__Task requirements__
Transcribe every entry word for word, leaving out all images.

- - - - -

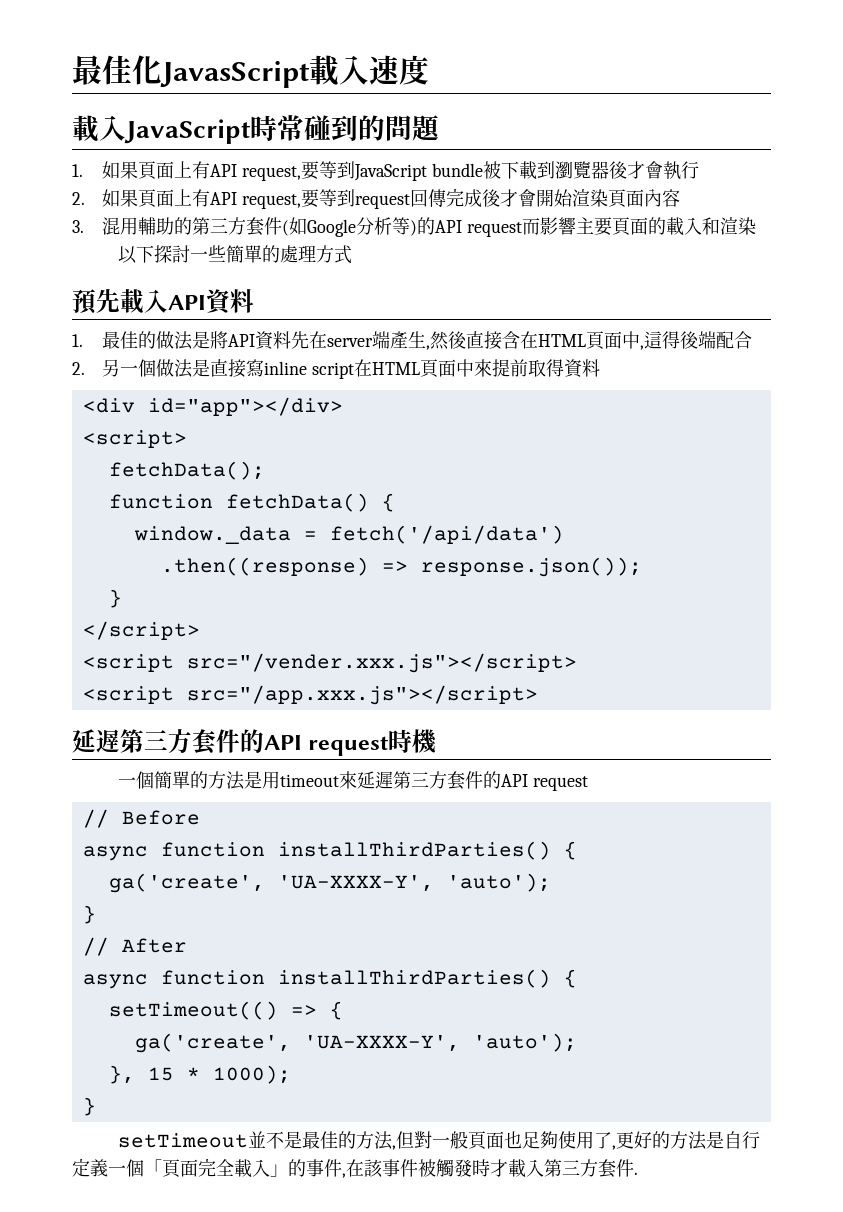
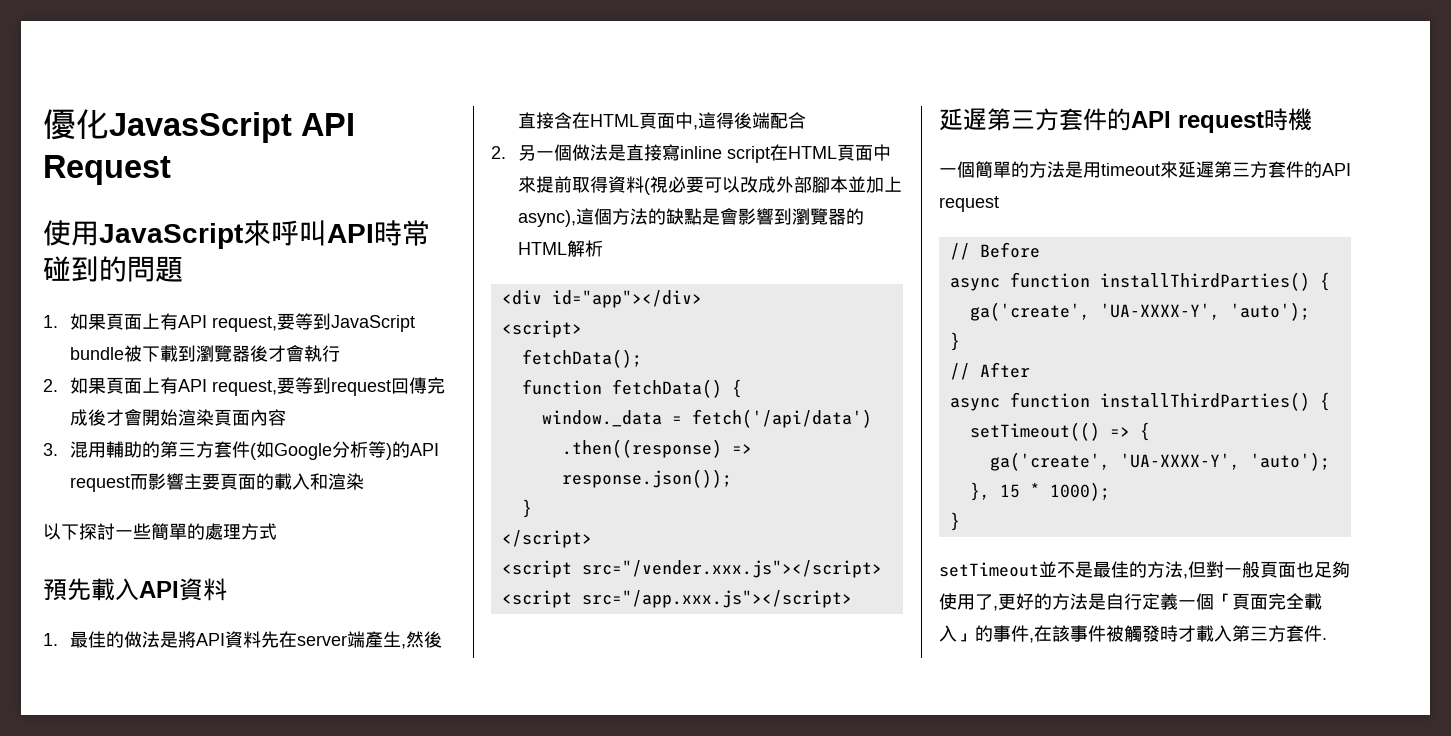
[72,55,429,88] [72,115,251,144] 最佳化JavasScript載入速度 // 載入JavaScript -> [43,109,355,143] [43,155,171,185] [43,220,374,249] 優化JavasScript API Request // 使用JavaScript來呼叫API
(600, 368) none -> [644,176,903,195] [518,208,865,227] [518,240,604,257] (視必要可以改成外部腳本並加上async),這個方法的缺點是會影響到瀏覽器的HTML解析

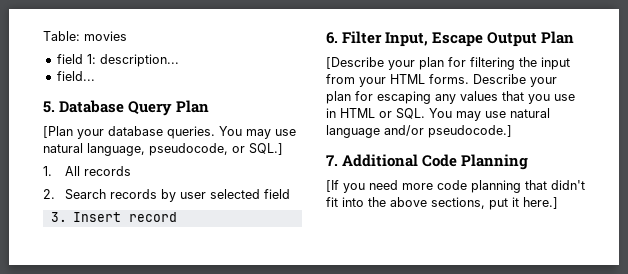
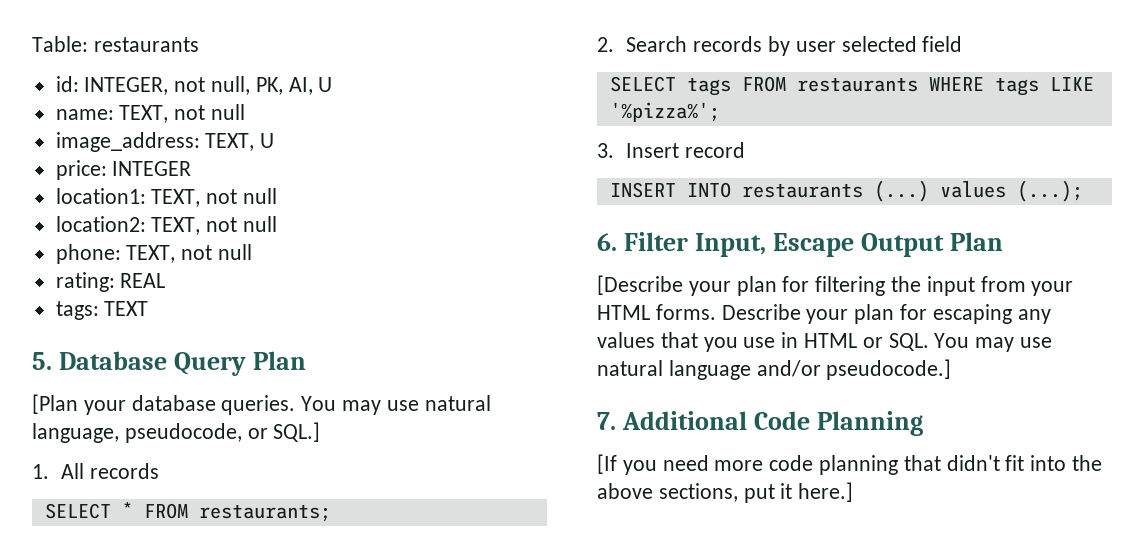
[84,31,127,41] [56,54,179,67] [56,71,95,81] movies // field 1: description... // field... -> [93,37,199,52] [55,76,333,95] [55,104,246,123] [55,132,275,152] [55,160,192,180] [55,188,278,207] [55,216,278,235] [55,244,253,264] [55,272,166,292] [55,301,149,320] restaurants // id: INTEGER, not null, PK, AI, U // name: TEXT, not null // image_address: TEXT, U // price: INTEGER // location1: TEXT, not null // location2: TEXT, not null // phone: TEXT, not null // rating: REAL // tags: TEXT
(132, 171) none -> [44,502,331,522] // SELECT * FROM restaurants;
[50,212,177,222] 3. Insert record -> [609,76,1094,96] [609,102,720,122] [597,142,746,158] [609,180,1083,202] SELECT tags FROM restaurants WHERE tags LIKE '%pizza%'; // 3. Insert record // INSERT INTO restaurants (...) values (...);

- - - - -

__Exercise response__
[72,55,429,88] [72,115,251,144] 最佳化JavasScript載入速度 // 載入JavaScript -> [43,109,355,143] [43,155,171,185] [43,220,374,249] 優化JavasScript API Request // 使用JavaScript來呼叫API
(600, 368) none -> [644,176,903,195] [518,208,865,227] [518,240,604,257] (視必要可以改成外部腳本並加上async),這個方法的缺點是會影響到瀏覽器的HTML解析

[84,31,127,41] [56,54,179,67] [56,71,95,81] movies // field 1: description... // field... -> [93,37,199,52] [55,76,333,95] [55,104,246,123] [55,132,275,152] [55,160,192,180] [55,188,278,207] [55,216,278,235] [55,244,253,264] [55,272,166,292] [55,301,149,320] restaurants // id: INTEGER, not null, PK, AI, U // name: TEXT, not null // image_address: TEXT, U // price: INTEGER // location1: TEXT, not null // location2: TEXT, not null // phone: TEXT, not null // rating: REAL // tags: TEXT
(132, 171) none -> [44,502,331,522] // SELECT * FROM restaurants;
[50,212,177,222] 3. Insert record -> [609,76,1094,96] [609,102,720,122] [597,142,746,158] [609,180,1083,202] SELECT tags FROM restaurants WHERE tags LIKE '%pizza%'; // 3. Insert record // INSERT INTO restaurants (...) values (...);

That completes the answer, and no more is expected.